Price: $600,000 which includes the instrument, a computing cluster, a high capacity data storage centre and ancillary equipment for upfront sample preparation.
MB/day: ~500MB for mate pair samples (genome resequencing)
Read Length: up to 35bp
Raw Base Accuracy: 99.94%
The technology works by first amplifying DNA fragments using a water in oil emulsion polymerase chain reaction (PCR) technique that amplifies the DNA onto polystyrene beads. When the emulsion is broken the beads float to the top of the sample and are then placed on an array. Sequencing primers are then added along with a mixture of four different fluorescently labelled oligo probes. The oligo probes are eight bases long and bind specifically to the fifth base in the sequence to determine which of the four bases (A, T, C or G) it is. After washing and reading the fluorescence signal from the first base, a ligase is added, not a polymerase as in standard Sanger sequencing. The ligase cleaves the oligo probe between the fifth and sixth bases, removing the fluorescent dye from the strand of amplified DNA.
The whole process is repeated using a different sequence primer, until all of the intervening positions in the sequence are imaged. The process allows the simultaneous reading of millions of DNA fragments in a 'massively parallel' manner. This 'sequence-by-ligation' technique also allows the use of probes that encode for two bases rather than just one allowing error recognition by signal mismatching, leading to increased base determination accuracy.
Roche/454 Life Sciences Genome Sequencer FLX
Roche Diagnostics began distribution of the GS FLX in November 2007. The FLX system incorporates a number of technological advances over the original GS 20 launched by 454 Life Sciences in October 2005.
Price: ~$500000. (Academic Price?)
Read Length: ~250bases/read (depending on the organism)
Raw Base Accuracy: 99.5%
Like the 1G analyzer, the GS FLX also uses a methodology of sequencing by synthesis (rather than ligation) specifically known as pyrosequencing. DNA fragments 300-500bp in length are ligated by two short adaptors, which provide primers for both amplification and sequencing of the fragment as well as a biotin tag that immobilises it onto a streptavidin-coated bead.
A subsequent emulsion PCR step gives rise to beads with millions of copies of each DNA fragment attached. These beads are then deposited in 454's PicoTiterPlate device by centrifugation. The PicoTiterPlate wells are 44um and therefore fit only one bead apeice. In addition, each well has an optical fibre attached to its base, which form an array leading to a CCD camera.

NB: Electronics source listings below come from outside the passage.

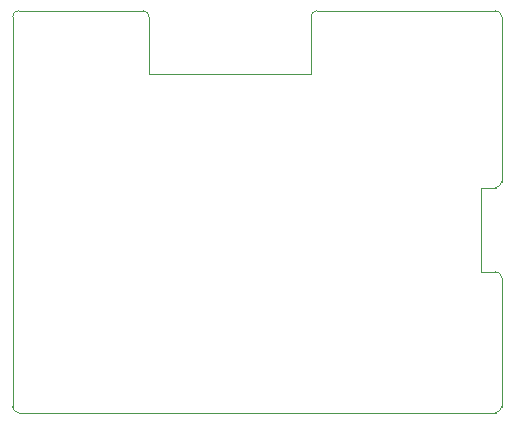
<source format=gbr>
%TF.GenerationSoftware,KiCad,Pcbnew,(6.0.2)*%
%TF.CreationDate,2022-10-12T05:29:00-04:00*%
%TF.ProjectId,ferrous_slime,66657272-6f75-4735-9f73-6c696d652e6b,v0.3.0*%
%TF.SameCoordinates,Original*%
%TF.FileFunction,Profile,NP*%
%FSLAX46Y46*%
G04 Gerber Fmt 4.6, Leading zero omitted, Abs format (unit mm)*
G04 Created by KiCad (PCBNEW (6.0.2)) date 2022-10-12 05:29:00*
%MOMM*%
%LPD*%
G01*
G04 APERTURE LIST*
%TA.AperFunction,Profile*%
%ADD10C,0.050000*%
%TD*%
G04 APERTURE END LIST*
D10*
X97155000Y-30353000D02*
G75*
G03*
X96647000Y-29845000I-508001J-1D01*
G01*
X95377000Y-51943000D02*
X96647000Y-51943000D01*
X55753000Y-63373000D02*
X55753000Y-30353000D01*
X97155000Y-30353000D02*
X97155000Y-44323000D01*
X97155000Y-52451000D02*
G75*
G03*
X96647000Y-51943000I-508001J-1D01*
G01*
X97155000Y-52451000D02*
X97155000Y-63373000D01*
X96647000Y-63881000D02*
X56261000Y-63881000D01*
X96647000Y-44831000D02*
G75*
G03*
X97155000Y-44323000I-1J508001D01*
G01*
X56261000Y-29845000D02*
G75*
G03*
X55753000Y-30353000I1J-508001D01*
G01*
X81534000Y-29845000D02*
G75*
G03*
X81026000Y-30353000I1J-508001D01*
G01*
X56261000Y-29845000D02*
X66802000Y-29845000D01*
X95377000Y-44831000D02*
X95377000Y-51943000D01*
X67310000Y-30353000D02*
G75*
G03*
X66802000Y-29845000I-508001J-1D01*
G01*
X81534000Y-29845000D02*
X96647000Y-29845000D01*
X96647000Y-63881000D02*
G75*
G03*
X97155000Y-63373000I-1J508001D01*
G01*
X96647000Y-44831000D02*
X95377000Y-44831000D01*
X81026000Y-35232010D02*
X81026000Y-30353000D01*
X55753000Y-63373000D02*
G75*
G03*
X56261000Y-63881000I508001J1D01*
G01*
X67310000Y-30353000D02*
X67310000Y-35232010D01*
X67310000Y-35232010D02*
X81026000Y-35232010D01*
M02*

</source>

The fluidics sub-system allows nucleotides to be pumped in, in a fixed order. During the nucleotide flow each of the beads is sequenced in parallel, with the polymerase extending the sequencing strand only if the nucleotide is complimentary to the template strand. The addition of one (or more) nucleotides results in a sequential pyrophosphate reaction with sulfurylase and luciferase producing a light signal, which is recorded by the instrument's camera.
I have been wanting to take a hard look at the next generation sequencing market for a little while now, and after the initial research needed for a background in Helicos I am very glad that I put in the effort to research it thoroughly. The implications involved with this technology are undoubtedly going to be groundbreaking from all areas of research right through to the clinic, and as an investor and scienist I believe it will pay to know who the players in the market are.
In summation, the sequencing market is extremely hot, and very competitive. However there may be room for multiple instruments which have different advantages depending on the application. For many applications, such as sequencing of everyday plasmids, the above technologies' read lengths are unacceptable. (Assembling 30 contigs to check the sequence of a 700bp gene is just not convenient ). In this manner, I dont expect the trusty 3730XL to be disappearing anytime soon.